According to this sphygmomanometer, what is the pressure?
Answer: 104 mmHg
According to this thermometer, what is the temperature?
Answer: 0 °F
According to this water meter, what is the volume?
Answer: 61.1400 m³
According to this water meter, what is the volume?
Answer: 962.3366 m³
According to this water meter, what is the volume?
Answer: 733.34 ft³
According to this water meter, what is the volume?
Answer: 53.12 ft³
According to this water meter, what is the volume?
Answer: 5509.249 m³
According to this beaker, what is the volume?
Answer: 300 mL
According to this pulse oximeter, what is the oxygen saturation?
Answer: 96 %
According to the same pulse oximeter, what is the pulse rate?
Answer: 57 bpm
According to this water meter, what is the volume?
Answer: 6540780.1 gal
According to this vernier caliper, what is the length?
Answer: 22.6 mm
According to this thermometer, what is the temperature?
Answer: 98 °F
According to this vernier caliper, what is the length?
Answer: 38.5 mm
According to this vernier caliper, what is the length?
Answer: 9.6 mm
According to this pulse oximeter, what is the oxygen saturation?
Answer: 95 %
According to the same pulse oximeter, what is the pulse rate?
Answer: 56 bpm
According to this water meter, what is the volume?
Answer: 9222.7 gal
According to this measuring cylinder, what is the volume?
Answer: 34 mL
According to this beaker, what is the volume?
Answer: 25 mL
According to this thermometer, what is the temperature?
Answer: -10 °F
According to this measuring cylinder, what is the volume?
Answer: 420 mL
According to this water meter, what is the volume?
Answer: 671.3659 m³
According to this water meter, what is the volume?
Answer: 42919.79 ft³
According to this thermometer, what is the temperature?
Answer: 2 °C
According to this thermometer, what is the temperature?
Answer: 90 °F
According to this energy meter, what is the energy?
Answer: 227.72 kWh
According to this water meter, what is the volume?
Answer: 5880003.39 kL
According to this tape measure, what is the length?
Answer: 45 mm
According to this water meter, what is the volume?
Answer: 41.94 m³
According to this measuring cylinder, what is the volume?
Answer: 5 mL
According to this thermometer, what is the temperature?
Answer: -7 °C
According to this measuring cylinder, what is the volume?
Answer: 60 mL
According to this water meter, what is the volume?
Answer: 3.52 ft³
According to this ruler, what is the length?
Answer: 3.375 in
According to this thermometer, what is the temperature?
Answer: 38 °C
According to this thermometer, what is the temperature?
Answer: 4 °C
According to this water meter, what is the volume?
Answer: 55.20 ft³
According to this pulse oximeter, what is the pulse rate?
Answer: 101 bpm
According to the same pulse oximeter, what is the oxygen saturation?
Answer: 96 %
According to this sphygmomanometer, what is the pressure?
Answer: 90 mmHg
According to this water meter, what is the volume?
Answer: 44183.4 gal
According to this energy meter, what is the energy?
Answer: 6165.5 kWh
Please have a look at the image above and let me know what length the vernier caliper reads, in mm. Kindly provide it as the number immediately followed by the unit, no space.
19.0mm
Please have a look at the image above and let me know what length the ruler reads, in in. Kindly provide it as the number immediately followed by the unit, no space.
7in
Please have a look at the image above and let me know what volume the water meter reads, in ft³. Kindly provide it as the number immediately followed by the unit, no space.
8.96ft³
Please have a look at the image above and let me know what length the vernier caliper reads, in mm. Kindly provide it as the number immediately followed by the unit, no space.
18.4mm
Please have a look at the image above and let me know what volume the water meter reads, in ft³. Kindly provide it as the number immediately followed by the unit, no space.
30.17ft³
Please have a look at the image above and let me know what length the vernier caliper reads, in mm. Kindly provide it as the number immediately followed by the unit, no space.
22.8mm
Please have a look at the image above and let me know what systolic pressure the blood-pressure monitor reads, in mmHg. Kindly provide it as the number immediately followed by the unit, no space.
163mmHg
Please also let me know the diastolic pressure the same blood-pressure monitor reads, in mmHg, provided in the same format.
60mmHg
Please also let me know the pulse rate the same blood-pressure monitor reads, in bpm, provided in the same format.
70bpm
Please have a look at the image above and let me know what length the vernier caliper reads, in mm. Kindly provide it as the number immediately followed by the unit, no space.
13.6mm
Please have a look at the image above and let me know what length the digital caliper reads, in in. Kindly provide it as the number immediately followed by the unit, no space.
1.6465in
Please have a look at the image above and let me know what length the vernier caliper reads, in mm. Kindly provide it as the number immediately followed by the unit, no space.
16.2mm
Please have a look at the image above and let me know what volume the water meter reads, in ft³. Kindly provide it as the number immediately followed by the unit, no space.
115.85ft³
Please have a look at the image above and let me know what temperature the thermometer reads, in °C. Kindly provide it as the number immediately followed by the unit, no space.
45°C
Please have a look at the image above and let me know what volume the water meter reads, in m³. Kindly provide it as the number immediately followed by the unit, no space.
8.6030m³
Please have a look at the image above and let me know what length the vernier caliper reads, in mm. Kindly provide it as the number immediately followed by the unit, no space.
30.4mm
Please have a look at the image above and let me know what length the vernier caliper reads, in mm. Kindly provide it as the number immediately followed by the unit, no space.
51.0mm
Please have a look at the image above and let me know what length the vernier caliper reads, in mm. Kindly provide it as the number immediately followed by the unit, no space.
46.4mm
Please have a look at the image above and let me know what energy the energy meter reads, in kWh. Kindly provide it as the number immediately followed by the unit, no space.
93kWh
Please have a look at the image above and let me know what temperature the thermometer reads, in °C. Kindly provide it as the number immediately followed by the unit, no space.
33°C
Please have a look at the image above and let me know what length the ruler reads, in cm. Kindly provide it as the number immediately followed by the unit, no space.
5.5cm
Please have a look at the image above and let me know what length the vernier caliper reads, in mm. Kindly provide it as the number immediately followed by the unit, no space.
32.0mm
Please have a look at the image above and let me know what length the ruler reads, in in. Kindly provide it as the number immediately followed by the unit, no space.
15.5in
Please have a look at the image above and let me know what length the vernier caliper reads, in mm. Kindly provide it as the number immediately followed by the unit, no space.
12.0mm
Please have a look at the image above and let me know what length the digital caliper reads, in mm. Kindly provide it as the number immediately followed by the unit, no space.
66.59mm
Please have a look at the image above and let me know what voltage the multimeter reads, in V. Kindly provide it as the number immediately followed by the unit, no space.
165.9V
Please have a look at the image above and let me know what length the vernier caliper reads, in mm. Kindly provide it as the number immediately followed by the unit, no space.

──────────

**REQUIRED ACTION**
Express the listing above, from the line with "According to this pulse oximeter, what is the pulse" to the line with "Answer: 6165.5 kWh" inclusive, as a two-column CSV headed text and answer. Give each line of text and the answer that follows it one row, with both fields quoted and any line breaks turned into spaces.

**SOLUTION TO THIS EXERCISE**
text,answer
"According to this pulse oximeter, what is the pulse rate? Answer:","101 bpm"
"According to the same pulse oximeter, what is the oxygen saturation? Answer:","96 %"
"According to this sphygmomanometer, what is the pressure? Answer:","90 mmHg"
"According to this water meter, what is the volume? Answer:","44183.4 gal"
"According to this energy meter, what is the energy? Answer:","6165.5 kWh"